Si bien no podemos incurrir en el simplismo de pensar que la inclusión hará cesar mágicamente la comisión de delitos (de ciertos delitos), ya que la conflictividad social es multicausal, lo cierto es que la promoción de los ciudadanos que viven fuera de los beneficios de la vida en sociedad, la igualdad de oportunidades, el acceso a los derechos económicos, sociales y culturales, contribuye, en forma decidida, a disminuir riesgos potenciales y reales de conflictividad.

El programa “Progresar”, recientemente lanzado por el gobierno nacional, objetivamente visto, es una acción positiva, de efectos mediatos e inmediatos, que se orienta en la correcta dirección de la inclusión y la promoción de los ciudadanos más vulnerables, proclives a tener conflictos con la ley penal o, mejor dicho, con quienes la ley penal suele tener conflictos, según suele reflexionar Rodrigo Morabito, juez de menores de Catamarca.

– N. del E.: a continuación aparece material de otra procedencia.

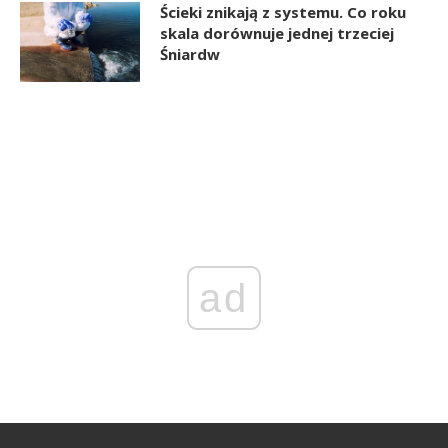
Ścieki znikają z systemu. Co roku
skala dorównuje jednej trzeciej
Śniardw
ad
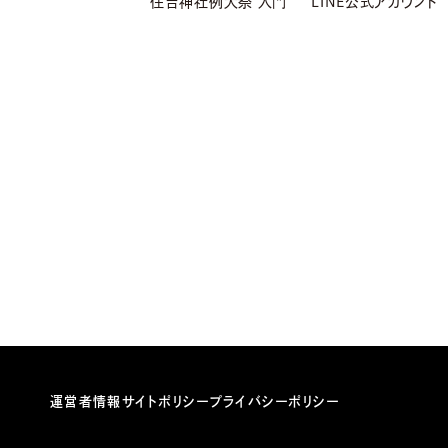
住吉神社例大祭 入門
LINE公式アカウント
運営者情報
サイトポリシー
プライバシーポリシー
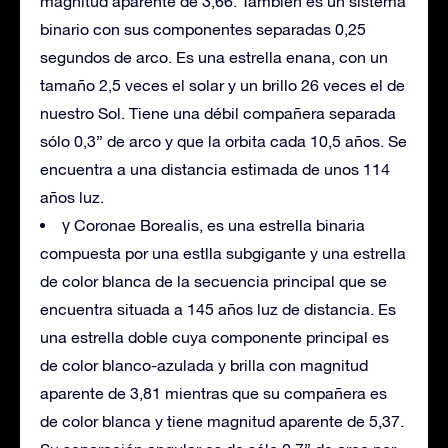
magnitud aparente de 3,66. También es un sistema
binario con sus componentes separadas 0,25
segundos de arco. Es una estrella enana, con un
tamaño 2,5 veces el solar y un brillo 26 veces el de
nuestro Sol. Tiene una débil compañera separada
sólo 0,3” de arco y que la orbita cada 10,5 años. Se
encuentra a una distancia estimada de unos 114
años luz.
γ Coronae Borealis, es una estrella binaria
compuesta por una estlla subgigante y una estrella
de color blanca de la secuencia principal que se
encuentra situada a 145 años luz de distancia. Es
una estrella doble cuya componente principal es
de color blanco-azulada y brilla con magnitud
aparente de 3,81 mientras que su compañera es
de color blanca y tiene magnitud aparente de 5,37.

No de otra manera puede ser vista la convocatoria para que aproximadamente 1.400.000 jóvenes de entre 18 y 24 años de edad, con dificultades de inserción, comiencen o retomen sus estudios, a cambio de una suma mensual de dinero.

Es probable que existan otras iniciativas o programas mejores, más integrales, acerca de los cuales los argentinos venimos discutiendo y filosofando desde hace décadas. Esperamos que los gobiernos futuros, que indefectiblemente sobrevendrán, como consecuencia de la natural dinámica de la política y la democracia, los implementen y desarrollen, pasando de los dichos a los hechos, aspecto que también nos resulta bastante dificultoso realizar a los argentinos. Pero lo cierto es que hoy y aquí es necesario intervenir, de modo urgente, en realidades francamente desfavorables, que si no reciben la atención oficial, indefectiblemente desembocarán en conflictos de diversa índole.

No me encuentro en condiciones de hacer futurología, de predecir cuál será el impacto de esta medida en la conflictiva social. Es probable que algunos de los beneficiarios no aprovechen la oportunidad y destinen el esfuerzo colectivo a otros fines, menos edificantes. Pero seguramente habrá miles de jóvenes a los que esta iniciativa abrirá una puerta al futuro, les permitirá avizorar otras posibilidades de vida, forjar nuevos proyectos vitales. Si ocurre de esa manera, como estoy seguro que sucederá, ya que no podemos darnos el lujo de la desesperanza y la desazón, bien valdrá la pena el esfuerzo de la inversión.

La Argentina no tendrá futuro con excluidos y marginados.